The word, concept and phase of life that saturates Freelance Whales is youth. Not in an M83, babies-of-the-'80s nostalgic way, but rather in real-time, doe-eyed expressions of their still-going salad days. The Whales are a quintet from Queens -- which counts as contrarian, given all the Brooklyn bands -- and on 'Diluvia,' they have a yearning, reaching, inchoate style that's as crisp as a freshly plucked apple.

With its strange name (Latin for flood -- look at the album art!) and long songs, the group's sophomore record is the product of musicians raised on Death Cab, Postal Service, the Decemberists and Seth Cohen. Despite that hodgepodge of influences, there is individuality here. It's mostly courtesy of Judah Dadone's circumlocutory circumspection, as the singer sketches out scenes of bridges and egrets and shards of diamonds, and that's just the first song, the winsome, cirrus-speckled 'Aelous.' (Which might be a Magic card, but anyway...) He's clearly studied Colin Meloy and Conor Oberst, and as such, he reaches -- and sometimes overreaches -- for literary flourish, dropping lines like, “Throw me in the top it's all the same, in a cold black frame, with a pterodactyl gho-o-o-o-st.” (That’s on the banjo-picked 'Winter Seeds,' by the way.)

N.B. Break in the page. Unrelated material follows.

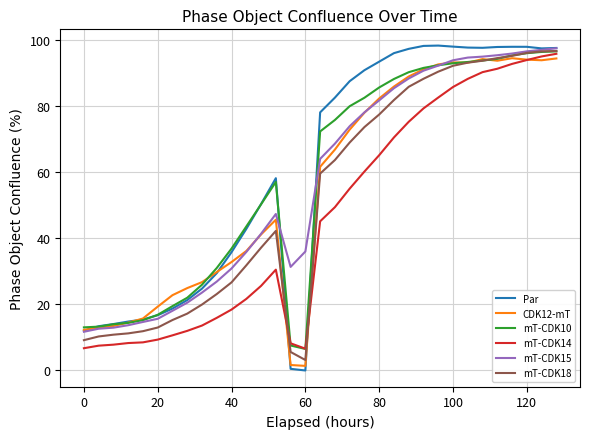

After their last crossing, which series has the higher values: mT-CDK10 or mT-CDK18?

mT-CDK18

The band has a radically different feel when Doris Cellar takes over on vocals, as on 'Spitting Image.' There, as she floats her lollipop voice over synths, singing about hiding and love and whatever else, she doesn't exhibit the same gift of gab. The twee takes hold in 'Locked Out,' where Dadone muses about emptiness and meaning among bubble-wrap xylophones and Sega Genesis synths. Headiness meets helium as the band pulls the track tight on its outro, repeating "we have the rations to go anywhere" and "the noble pulsar" -- definite signs Dadone has read his Dune.

Let's be clear: Well-executed nerdery of this level commands respect. 'Red Star' is one of the finest cosmic ballads since Bowie, though the space operatics need to be reined in on the unforgivably long ‘DNA Bank' -- seven-plus minutes of wind chimes and introspection that slides into closer ‘Emergence Exit,’ wherein, after a line about soil and nutrients, Dadone and the gang repeat, “You would have been better alone / without my love,” until the record ends. To say that the ending is welcome might be too strong -- the album certainly has its highlights -- but most of ‘Diluvia’ is simply too much.